I used to head to writers' talks. All of them were worth it for two luminous encounters - with James Baldwin in Glasgow and Ray Bradbury in Los Angeles. A fair few others were uninspiring but OK - writers seldom make good performers it seems. Occasionally the transparency of a public performance undermines a reputation - was Doris Lessing just a lousy reader of her work, or had she really become a rotten writer? I had to suspect the latter after sitting through an evening with her.
Writers don't necessarily make great readers.
I tried Toni Morrison out on audio book, reading her own work. I had to give up after half an hour. I couldn't focus on the work, such was my concern for the state of her lungs. Her breath control couldn't get her through a sentence without gasping.
The South Bank pulled me out for a rare appearance (by me) at a writers' event last night - Harry Mulisch and Ismail Kadare being far from the usual suspects in these platform performances. I don't know Kadare's work (an Albanian, winner of the first International Man Booker award) but loved Mulisch's The Assault.
Kadare reading in Albanian was way preferable to Mulisch in English. Boy did Mulisch drone on - Kadare pleasingly crisp, with a translator in his wake, but Mulisch was like a foreign student struggling with the language of his end of term paper.
Kadare spoke in French for the Q&A period. He was pleasingly lucid, with considered words and a whole architecture of thought that was well shaped. He made a jolly comparison between the voyage of Columbus, which gave nothing to literature, and the near conemporary journey of an idiot from one Spanish village to another, which gave literature one of its masterpieces. Literature arises from the twilight zone of life. He viewed Albanian literature as part of Balkan literature, which stems back beyond the Greek tragedies. Literature stems from the sadder side of life, but this is not pessimism on the part of the writer. 'In Greek tragedy you can find everything but pessimism', as with Shakespeare and Marlowe. The writer's tone is more comparable to the emotion you find in a funeral procession. You appreciate life more from the sadness and gravity you feel at a funeral.
Writing from the Balkans has a great orality, and a consequent monumentalism. Greek tragedies had a few scripts for the actors, but for everyone else the delivery was oral. Epic writing is clear, dense and compact, to be compatred with the writing on tombstones. The oral tradition explains why masterpieces like Oedipus Rex are so simple. As an adolescent, Kadare found the simplicity of that play truly disappointing. Rather sweetly, he went on to reflect that adolescents all over the world find a similar problem.

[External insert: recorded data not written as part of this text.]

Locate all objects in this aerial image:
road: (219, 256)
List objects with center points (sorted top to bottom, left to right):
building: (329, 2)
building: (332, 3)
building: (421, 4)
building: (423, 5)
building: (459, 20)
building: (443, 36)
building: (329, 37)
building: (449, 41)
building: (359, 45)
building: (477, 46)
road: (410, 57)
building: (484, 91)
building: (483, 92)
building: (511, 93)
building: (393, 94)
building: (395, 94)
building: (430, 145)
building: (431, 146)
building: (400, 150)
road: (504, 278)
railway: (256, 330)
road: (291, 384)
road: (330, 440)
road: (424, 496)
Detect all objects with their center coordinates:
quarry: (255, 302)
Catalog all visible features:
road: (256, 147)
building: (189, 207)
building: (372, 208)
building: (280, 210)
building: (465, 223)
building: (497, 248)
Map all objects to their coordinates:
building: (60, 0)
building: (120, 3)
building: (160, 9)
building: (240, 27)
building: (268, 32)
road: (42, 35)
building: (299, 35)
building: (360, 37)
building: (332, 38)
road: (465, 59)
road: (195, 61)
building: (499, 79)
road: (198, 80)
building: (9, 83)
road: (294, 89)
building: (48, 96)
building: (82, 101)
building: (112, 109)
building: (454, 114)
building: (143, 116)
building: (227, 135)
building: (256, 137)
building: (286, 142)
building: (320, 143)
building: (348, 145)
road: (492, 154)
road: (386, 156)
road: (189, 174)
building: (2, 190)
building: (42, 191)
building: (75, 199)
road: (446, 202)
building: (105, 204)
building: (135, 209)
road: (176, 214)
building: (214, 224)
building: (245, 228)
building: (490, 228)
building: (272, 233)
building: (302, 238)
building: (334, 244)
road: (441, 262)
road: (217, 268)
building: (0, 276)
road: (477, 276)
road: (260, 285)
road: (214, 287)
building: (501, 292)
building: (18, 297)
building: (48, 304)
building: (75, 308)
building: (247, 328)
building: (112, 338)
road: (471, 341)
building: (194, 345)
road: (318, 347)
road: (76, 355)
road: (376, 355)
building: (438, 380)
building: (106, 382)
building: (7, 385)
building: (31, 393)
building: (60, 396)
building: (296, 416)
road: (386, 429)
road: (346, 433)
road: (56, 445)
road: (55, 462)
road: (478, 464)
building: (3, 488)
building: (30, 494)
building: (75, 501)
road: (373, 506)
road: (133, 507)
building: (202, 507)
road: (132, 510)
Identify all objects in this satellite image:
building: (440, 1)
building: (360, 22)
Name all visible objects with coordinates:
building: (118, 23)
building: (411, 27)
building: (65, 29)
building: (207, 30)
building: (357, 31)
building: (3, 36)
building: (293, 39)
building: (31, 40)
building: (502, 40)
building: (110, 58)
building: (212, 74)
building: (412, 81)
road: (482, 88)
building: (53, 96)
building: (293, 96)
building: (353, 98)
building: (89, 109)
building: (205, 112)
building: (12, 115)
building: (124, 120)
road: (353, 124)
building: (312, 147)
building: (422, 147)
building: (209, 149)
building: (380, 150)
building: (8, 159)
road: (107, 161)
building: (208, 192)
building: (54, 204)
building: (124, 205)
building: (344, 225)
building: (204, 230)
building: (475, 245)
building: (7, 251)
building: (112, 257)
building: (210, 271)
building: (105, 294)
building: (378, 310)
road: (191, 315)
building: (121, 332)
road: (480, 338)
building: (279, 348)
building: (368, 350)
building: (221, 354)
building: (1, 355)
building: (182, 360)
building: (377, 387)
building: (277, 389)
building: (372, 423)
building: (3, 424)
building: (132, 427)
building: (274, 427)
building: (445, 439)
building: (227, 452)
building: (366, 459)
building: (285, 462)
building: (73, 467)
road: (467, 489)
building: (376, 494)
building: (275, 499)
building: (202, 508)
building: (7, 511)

My notes from Mulisch, scribbled in the dark, are sparser. He was not so coherent, and was less engaged with the process of writing - perhaps a little more engaged with his own image. He grew up wanting to be a scientist, writing landing on him at 18, so while he decries the notion of anyone 'becoming a writer', for one simply is a writer, he's outside my own court. One is a human being, yet it takes continuous effort to achieve the conscious state of being a good one. He saw a historical novel making 'things less guilty', so that evil becomes beautiful (eg Macbeth). His take that Stalin inspires few books because he was not intrinsically evil, simply part of the Soviet system, whereas Hitler was truly evil, so the writer's role is to diminish him and make him ordinary, is open to debate.
Was I illumined by the evening? Not dynamically. But in Kadare I did come across a writer I liked as a being, and felt genuine sympathy with. The format of the evening, the confused questioning from the chair, did not shine the best light on him, yet still he glowed softly.